The ZX14 launched in 2006 as a successor to the ZX12. The bike is more powerful and accelerates harder than both the ZX12 and Hayabusa. A stock bike storms down the quarter mile in 9.47 seconds and hits 0-60 mph in 2.5 seconds. This bike would no doubt crush those previous bikes. But the top speed? You guessed it, 300km/h.
The agreement was kept to for years, until a certain Italian manufacturer, went, ‘Nah, stuff that. We’re going to do our own thing.’
In 2007, MV Agusta released a new F4 R. To prove how little they cared about the ‘agreement’, MV Agusta took a leaf out of the Japanese manufacturer’s book. They not so subtly named the bike, the 312. Not only was it gorgeous, but the 312 was true to its word, clocking in at 310.99km/h in independent testing.
The next manufacturer to break the agreement is ironic, as they are the ones who were rumoured to initiate it. What’s even more hypocritical is, before the release of this bike, they never had a bike that could get close to breaking the agreement anyway. So as soon as they could break it, they did. That bike is of course the BMW S1000RR. The BMW hits cheeky 303km/h.
Ducati followed soon afterwards with their Panigale R. While a track only model, the bikes speedometer goes blank past 186mph and has been recorded at 325km/h.

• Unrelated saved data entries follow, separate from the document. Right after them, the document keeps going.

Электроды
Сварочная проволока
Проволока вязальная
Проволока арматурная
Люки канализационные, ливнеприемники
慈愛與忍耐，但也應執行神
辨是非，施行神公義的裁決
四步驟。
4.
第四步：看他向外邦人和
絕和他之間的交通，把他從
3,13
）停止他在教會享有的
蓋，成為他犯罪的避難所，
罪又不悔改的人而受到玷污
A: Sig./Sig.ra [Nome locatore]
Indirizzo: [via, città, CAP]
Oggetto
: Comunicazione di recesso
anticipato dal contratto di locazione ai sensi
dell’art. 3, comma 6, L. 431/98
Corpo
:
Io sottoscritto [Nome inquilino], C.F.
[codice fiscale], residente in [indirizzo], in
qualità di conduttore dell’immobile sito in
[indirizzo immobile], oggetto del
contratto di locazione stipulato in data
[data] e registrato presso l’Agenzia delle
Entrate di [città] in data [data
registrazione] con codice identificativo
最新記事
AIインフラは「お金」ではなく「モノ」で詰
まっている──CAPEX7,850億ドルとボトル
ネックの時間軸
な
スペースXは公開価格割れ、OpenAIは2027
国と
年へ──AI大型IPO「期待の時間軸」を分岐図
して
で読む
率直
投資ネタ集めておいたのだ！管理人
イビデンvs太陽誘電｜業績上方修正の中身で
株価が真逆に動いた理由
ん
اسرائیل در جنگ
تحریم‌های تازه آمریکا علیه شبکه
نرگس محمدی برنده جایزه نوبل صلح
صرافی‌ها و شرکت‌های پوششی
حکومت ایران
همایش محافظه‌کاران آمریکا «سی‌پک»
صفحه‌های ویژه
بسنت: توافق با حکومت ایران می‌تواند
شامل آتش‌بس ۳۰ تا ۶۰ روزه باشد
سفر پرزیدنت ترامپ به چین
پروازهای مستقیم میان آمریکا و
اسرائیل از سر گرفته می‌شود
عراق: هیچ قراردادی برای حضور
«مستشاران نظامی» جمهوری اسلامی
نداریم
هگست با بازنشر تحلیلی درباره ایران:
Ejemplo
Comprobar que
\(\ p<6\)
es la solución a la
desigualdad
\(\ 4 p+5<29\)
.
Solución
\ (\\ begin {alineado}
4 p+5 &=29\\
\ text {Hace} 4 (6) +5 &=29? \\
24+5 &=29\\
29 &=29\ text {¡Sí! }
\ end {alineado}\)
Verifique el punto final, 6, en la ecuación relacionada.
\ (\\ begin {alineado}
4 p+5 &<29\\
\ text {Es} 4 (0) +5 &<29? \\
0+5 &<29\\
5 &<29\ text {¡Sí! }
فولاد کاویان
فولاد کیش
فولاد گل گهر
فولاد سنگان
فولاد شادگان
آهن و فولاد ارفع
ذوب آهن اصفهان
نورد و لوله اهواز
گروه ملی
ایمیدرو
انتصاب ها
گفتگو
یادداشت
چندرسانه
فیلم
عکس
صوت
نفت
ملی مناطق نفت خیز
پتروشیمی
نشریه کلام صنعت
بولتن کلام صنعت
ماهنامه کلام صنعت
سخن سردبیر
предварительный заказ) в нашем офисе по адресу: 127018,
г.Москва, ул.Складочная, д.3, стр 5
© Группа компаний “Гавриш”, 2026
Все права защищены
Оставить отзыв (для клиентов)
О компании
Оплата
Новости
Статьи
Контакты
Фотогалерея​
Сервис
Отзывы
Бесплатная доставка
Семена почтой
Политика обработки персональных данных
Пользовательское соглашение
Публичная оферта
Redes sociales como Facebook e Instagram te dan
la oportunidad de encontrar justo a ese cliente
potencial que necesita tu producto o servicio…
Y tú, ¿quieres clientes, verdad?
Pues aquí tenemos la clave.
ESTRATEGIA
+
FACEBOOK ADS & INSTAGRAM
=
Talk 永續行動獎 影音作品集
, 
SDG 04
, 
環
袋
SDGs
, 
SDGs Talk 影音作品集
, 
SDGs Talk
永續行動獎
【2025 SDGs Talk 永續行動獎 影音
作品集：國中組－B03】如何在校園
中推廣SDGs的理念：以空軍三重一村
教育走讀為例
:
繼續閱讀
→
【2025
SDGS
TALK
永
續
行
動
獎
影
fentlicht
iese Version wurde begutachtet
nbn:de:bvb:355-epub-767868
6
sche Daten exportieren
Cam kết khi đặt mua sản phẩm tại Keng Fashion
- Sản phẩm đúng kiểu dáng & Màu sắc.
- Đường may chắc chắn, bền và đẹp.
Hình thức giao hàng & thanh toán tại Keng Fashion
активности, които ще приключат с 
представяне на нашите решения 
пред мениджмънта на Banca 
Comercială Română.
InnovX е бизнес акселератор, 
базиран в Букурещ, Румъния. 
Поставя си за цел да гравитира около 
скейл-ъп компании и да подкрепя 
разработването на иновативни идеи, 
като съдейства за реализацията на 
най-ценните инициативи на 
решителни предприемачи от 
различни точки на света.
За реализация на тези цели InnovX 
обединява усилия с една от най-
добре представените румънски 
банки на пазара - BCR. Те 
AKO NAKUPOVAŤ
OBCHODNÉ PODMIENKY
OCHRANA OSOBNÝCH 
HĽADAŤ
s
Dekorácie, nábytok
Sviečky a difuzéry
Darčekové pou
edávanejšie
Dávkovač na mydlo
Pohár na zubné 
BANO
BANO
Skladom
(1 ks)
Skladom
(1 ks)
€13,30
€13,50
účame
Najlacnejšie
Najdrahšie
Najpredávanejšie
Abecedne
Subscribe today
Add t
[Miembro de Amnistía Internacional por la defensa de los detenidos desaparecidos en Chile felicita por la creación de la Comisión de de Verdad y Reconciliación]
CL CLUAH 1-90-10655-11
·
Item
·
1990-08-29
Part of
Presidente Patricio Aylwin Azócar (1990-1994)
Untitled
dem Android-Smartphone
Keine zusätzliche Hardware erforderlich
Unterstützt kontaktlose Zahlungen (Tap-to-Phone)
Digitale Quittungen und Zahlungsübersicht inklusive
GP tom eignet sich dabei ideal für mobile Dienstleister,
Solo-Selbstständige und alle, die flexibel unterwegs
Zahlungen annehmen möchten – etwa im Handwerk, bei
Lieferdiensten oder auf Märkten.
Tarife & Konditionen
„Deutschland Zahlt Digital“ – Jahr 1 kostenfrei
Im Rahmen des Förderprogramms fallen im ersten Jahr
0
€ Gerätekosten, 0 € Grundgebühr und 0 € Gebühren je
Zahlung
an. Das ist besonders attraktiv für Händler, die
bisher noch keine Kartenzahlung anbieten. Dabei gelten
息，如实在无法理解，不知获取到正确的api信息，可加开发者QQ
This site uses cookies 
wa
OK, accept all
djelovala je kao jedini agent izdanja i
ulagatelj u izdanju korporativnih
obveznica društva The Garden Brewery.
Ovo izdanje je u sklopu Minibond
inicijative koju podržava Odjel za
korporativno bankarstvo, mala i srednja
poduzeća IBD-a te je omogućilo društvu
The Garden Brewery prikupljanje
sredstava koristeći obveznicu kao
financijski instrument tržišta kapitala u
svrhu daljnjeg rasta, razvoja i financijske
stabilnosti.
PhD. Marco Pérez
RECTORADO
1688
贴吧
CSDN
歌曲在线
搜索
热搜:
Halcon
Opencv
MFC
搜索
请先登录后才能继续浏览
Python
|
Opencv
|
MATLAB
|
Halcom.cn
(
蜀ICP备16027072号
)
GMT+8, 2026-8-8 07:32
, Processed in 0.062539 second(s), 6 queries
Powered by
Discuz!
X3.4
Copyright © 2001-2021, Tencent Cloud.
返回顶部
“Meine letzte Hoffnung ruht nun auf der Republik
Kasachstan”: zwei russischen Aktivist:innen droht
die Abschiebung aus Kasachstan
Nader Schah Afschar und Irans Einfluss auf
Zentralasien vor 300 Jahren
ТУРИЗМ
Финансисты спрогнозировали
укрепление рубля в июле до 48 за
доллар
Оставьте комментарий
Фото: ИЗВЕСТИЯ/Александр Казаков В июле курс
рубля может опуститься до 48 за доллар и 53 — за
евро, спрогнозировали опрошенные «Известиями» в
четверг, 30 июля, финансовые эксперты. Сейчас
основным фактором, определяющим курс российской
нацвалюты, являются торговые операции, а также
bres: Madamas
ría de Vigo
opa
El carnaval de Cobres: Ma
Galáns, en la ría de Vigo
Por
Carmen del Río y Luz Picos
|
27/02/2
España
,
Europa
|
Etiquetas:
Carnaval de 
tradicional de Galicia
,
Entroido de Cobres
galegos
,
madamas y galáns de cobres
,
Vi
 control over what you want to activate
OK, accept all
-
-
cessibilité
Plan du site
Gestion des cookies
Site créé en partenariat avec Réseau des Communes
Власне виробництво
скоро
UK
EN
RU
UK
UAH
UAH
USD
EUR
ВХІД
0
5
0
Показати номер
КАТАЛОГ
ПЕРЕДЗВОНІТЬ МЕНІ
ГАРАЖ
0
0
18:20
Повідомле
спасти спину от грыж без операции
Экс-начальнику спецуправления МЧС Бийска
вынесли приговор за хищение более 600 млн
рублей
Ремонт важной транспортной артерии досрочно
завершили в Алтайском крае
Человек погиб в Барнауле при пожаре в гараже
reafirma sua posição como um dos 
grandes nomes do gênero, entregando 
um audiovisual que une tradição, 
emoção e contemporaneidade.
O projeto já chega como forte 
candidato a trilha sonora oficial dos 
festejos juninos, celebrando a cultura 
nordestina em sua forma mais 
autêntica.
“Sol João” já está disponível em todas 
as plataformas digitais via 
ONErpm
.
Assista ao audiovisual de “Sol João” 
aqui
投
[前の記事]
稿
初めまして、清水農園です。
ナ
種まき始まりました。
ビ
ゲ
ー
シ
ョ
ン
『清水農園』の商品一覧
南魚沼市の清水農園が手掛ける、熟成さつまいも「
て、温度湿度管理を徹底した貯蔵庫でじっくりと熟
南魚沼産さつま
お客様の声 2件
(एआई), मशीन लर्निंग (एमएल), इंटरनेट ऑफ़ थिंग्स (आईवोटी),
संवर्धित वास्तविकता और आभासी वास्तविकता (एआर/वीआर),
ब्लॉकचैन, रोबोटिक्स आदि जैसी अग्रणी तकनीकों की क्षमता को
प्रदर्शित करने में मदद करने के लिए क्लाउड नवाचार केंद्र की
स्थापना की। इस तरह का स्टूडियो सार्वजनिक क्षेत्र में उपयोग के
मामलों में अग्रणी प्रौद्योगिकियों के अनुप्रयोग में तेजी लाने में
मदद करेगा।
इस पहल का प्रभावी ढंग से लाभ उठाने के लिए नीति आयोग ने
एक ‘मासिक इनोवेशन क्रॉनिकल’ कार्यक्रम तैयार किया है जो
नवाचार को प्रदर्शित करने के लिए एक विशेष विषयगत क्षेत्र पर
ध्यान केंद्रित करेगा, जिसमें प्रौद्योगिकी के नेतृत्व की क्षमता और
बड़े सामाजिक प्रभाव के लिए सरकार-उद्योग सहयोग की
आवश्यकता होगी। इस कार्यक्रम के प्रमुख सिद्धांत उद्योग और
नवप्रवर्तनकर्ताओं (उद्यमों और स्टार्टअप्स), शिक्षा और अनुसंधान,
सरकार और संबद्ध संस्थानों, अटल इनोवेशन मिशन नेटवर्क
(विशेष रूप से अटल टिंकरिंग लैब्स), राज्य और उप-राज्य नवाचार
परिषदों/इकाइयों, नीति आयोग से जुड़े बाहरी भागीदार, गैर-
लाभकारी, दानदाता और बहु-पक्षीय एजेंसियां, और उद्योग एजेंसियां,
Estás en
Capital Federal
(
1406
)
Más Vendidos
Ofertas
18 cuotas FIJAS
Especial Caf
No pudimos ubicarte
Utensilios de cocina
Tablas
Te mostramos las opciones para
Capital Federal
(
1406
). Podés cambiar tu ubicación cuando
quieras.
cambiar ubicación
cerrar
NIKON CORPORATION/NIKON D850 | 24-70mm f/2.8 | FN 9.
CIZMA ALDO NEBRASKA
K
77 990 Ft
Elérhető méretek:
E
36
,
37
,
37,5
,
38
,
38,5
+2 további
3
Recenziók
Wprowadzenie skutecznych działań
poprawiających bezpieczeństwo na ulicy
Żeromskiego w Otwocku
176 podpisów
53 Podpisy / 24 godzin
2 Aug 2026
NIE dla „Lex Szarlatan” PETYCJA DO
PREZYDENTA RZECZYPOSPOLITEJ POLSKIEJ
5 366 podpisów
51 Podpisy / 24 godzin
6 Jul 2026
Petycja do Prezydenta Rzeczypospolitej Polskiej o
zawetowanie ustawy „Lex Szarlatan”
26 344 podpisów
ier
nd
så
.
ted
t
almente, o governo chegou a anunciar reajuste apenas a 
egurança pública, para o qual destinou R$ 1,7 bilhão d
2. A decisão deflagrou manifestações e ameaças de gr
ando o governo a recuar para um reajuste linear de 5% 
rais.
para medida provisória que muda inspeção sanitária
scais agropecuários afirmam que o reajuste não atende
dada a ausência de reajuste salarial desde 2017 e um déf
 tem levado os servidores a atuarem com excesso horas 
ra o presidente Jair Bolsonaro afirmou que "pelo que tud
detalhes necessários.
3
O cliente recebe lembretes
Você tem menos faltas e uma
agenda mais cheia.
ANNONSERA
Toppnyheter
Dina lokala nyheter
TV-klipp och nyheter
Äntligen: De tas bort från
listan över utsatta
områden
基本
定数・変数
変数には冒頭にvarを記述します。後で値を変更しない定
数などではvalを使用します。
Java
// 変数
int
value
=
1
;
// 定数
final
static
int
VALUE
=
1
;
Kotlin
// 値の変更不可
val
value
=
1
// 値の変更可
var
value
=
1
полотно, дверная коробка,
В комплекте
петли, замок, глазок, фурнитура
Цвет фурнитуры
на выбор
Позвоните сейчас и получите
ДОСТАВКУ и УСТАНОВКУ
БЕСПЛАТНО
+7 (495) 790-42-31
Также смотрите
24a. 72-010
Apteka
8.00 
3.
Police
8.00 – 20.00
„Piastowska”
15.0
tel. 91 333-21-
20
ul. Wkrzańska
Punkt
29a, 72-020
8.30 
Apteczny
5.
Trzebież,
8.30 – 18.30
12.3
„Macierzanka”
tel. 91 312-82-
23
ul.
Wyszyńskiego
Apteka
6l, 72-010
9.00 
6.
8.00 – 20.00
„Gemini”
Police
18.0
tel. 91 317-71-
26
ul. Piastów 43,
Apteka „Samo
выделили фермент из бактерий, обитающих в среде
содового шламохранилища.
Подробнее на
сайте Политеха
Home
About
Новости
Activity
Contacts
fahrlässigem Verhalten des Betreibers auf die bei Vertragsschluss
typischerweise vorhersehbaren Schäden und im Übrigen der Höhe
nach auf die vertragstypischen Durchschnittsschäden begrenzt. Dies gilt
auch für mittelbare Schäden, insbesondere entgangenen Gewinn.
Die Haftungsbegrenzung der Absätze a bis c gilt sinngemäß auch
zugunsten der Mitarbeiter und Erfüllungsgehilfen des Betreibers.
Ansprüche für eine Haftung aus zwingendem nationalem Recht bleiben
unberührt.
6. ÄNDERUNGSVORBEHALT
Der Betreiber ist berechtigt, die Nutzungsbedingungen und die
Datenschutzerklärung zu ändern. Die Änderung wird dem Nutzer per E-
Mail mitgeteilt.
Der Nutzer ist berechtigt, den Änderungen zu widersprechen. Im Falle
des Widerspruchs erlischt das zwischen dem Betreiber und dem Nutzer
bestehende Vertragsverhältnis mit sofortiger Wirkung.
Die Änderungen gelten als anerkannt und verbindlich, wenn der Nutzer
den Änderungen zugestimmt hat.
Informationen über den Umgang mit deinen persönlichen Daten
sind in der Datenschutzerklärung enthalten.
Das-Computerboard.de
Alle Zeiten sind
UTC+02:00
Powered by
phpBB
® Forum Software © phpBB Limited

So the Europeans, they don’t really care anymore. But the Japanese, namely Kawasaki, aren’t quite done yet either.
In a big F-You to everyone, in 2015 Kawasaki released the H2R. The H2R is a supercharged monster putting out 310hp. You know the best part? Kawasaki supplied racer Kenan Sofuoglu with a H2R and they hit in indicated 400km/h! Just to keep things civil, Kawasaki released a ‘detuned’ street legal H2 that is speed limited to how much? Yeah you know the figure.
So over 30 years later, the Gentleman’s Agreement lives on. Most litre sports bikes are capable of exceeding that magical barrier, but are still electronically limited. But the speed war still lives on, just look at the Kawasaki H2R.